Jay Freedman has made a lot of sourdough bread in his life, going back four decades to Kaufman’s Bakery, his family business in Buffalo, New York. Back then, Jay would use their rye sour at 2 or 3 in the morning to make rye bread for the day. They’d refresh or feed the sour in the afternoon; leaving it until it was time to call it into action for the next morning’s round of fresh loaves.
Sourdough starters are used in a variety of breads—at anywhere from 5% to 50%. Generally, the more sourdough starter used the more sour, fermented notes will be forward in the flavor. Aside from a flavor boost, using a sour can give your finished bread better texture and quality. This, according to BakerPedia, is because cereal enzymes are converting phenolic compounds and lipids into other flavorful derivatives during the fermentation process.
The team in the Rothwell GrainEssentials Center in Quincy, MA maintains three sours—wheat, rye and teff. A sour is started with flour and water that ferments with naturally occurring yeast. To get the mixture to become a living culture, it takes several days of mixing in the sour with new flour and water.
All of the Bay State Milling sours are three years old and use our products, but each was started in a slightly different way. The wheat sour was started from a sample Jay received from a sourdough workshop in the cultural center of the style, San Francisco.
For the rye, the Product Applications Team soaked raisins in water and then used that water along with rye meal extra fine to get the sour going. There are many sourdough starter recipes that call for water that something, like basil, was soaked in, or the use of juice like pineapple. It’s all a matter of preference based on what books you read and people you talk to.
The final sour is built on the African grain teff, which has a dark color and a mild, caramelized brown sugar flavor. The teff sour was created using a traditional teff flour and water base that was fed often during its first few days before it stabilized.
For as many bakers as there are in the world, there are as many ways to start and maintain a sour. There are many factors, some personal preference, but a lot has to do with what kind of bread you’re making, how often and where. Back in Buffalo, Jay says their sour was perpetual. It was a daily contributor to the operation. Here at Bay State, the sour is like a second stringer, sitting on the bench waiting for the call from the coach. It’s a key player, but whether it gets in the game depends on the opponent.
“I am keeping this alive in case someone walks through the door (of the Rothwell GrainEssentials Center) and wants to have sour,” Jay explains.
I ask Jay to walk me through the refreshing process he does a few times a week.
“The hard part is to get yourself a stable sour,” Jay tells me. “The easy part is refreshing your sour.”
Jay has his stabilized sours; so on this Tuesday morning he’s doing the easy part. Maintaining the three starters is equal parts science and art; trial and error has made this twice-weekly act one of love and ritual.
He starts with the rye sour. Jay portions out the bubbly, beige substance into a 100-gram blob. He adds 200 grams of Bay State Milling rye meal extra fine and 200 grams of water to the plastic container. As he mixes them together by hand, Jay explains that back at Kaufman’s Bakery they’d do a 1:1:1 ratio of sour, flour and water, but with how often he uses the rye sour today, a 1:2:2 ratio gives him the desired tolerance. Once the three components are mixed, he moves on to teff.
Jay keeps a considerably smaller portion of teff sour than the wheat and rye. The Product Applications Team started the sour with the gluten-free grain to do some experimentation. Of the three, it’s the least used in the GrainEssentials Center. It’s also the most temperamental. While the other two can wait beyond his usual few days for a refresh, the mousse-like teff sour doesn’t stand for waiting too long for its fresh meal of flour and water. Jay again meticulously measures out the correct ratio for the starter at hand: 10 grams of teff sour, 50 grams of teff flour and 50 grams of water.

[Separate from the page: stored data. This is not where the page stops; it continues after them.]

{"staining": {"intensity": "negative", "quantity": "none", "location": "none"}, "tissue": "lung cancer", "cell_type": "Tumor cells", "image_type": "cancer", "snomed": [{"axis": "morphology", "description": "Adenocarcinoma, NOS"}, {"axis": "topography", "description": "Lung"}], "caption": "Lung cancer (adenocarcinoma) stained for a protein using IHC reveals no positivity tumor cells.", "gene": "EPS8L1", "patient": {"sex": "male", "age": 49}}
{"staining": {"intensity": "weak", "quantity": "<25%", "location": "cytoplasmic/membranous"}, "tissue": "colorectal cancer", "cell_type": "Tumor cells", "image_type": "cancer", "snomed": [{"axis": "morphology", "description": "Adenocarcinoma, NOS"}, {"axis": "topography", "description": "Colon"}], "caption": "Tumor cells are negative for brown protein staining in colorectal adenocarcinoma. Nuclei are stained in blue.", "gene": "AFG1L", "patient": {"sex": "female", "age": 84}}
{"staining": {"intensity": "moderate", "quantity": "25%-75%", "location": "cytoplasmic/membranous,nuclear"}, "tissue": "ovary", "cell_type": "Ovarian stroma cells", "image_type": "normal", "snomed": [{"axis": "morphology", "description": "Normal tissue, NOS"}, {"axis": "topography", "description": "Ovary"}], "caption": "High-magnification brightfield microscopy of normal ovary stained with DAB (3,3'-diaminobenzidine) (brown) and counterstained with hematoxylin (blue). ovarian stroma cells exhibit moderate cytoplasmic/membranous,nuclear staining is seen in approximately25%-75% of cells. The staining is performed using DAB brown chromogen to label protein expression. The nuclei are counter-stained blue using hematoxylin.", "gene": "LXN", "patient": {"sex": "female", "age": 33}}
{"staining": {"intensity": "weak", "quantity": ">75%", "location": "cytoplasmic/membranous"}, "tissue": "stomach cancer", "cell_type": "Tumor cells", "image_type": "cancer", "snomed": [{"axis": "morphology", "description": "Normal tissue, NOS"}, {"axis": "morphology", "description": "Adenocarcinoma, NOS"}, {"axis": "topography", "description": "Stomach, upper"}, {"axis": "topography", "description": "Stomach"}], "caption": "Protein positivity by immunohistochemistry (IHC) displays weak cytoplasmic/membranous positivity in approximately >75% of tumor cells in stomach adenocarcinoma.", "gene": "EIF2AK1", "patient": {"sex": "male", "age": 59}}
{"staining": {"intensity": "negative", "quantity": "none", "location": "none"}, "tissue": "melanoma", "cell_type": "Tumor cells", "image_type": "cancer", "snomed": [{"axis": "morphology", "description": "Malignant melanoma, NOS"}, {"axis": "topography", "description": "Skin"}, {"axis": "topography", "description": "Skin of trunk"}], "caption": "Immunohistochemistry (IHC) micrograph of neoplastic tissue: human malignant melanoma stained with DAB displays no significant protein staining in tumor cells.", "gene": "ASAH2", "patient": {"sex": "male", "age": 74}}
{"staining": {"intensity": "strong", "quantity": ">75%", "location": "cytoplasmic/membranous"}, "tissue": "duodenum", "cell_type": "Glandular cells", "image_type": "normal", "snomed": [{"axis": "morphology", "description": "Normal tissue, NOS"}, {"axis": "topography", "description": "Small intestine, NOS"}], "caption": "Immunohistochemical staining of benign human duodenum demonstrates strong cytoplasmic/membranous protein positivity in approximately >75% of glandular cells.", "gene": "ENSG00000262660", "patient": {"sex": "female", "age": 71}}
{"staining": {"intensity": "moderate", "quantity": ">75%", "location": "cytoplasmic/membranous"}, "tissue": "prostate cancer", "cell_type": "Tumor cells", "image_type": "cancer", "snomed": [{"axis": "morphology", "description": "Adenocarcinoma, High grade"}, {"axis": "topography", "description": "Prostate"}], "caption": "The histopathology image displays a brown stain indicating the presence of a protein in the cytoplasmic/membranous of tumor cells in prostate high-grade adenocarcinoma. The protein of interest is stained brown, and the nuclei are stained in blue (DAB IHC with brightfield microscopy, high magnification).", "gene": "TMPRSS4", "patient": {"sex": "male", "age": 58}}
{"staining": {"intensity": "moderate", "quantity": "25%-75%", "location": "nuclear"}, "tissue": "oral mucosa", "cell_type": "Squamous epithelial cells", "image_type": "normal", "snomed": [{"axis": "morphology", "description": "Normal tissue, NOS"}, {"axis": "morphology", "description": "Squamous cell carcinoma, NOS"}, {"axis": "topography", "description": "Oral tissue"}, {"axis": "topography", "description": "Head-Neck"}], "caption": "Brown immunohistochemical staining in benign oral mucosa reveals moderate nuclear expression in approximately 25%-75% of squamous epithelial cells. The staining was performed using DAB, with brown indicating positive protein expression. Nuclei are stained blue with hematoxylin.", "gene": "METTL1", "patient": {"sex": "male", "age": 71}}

The wheat sour is noticeably the stiffest of the bunch. Jay says it’s a balance. If your dough is too stiff it’s hard to incorporate into your finished dough. He pulls off a chunk of the sour to show me the webbing. He drops that piece into a new container and adds 100 grams of water. He makes a combination of 170 grams of refined wheat flour and 30 grams of white whole wheat. “That’s the way I learned,” Jay says as he combines everything and finishes his last refresh of the morning. “I happen to like it.”
On this particular day, Jay combines the sour leftovers that weren’t used into a container. “In some places it would be trash,” he tells me. But today, they’ll serve as the base for his New York sourdough rye, a modest variation on the bread he was making in Buffalo 40 years ago.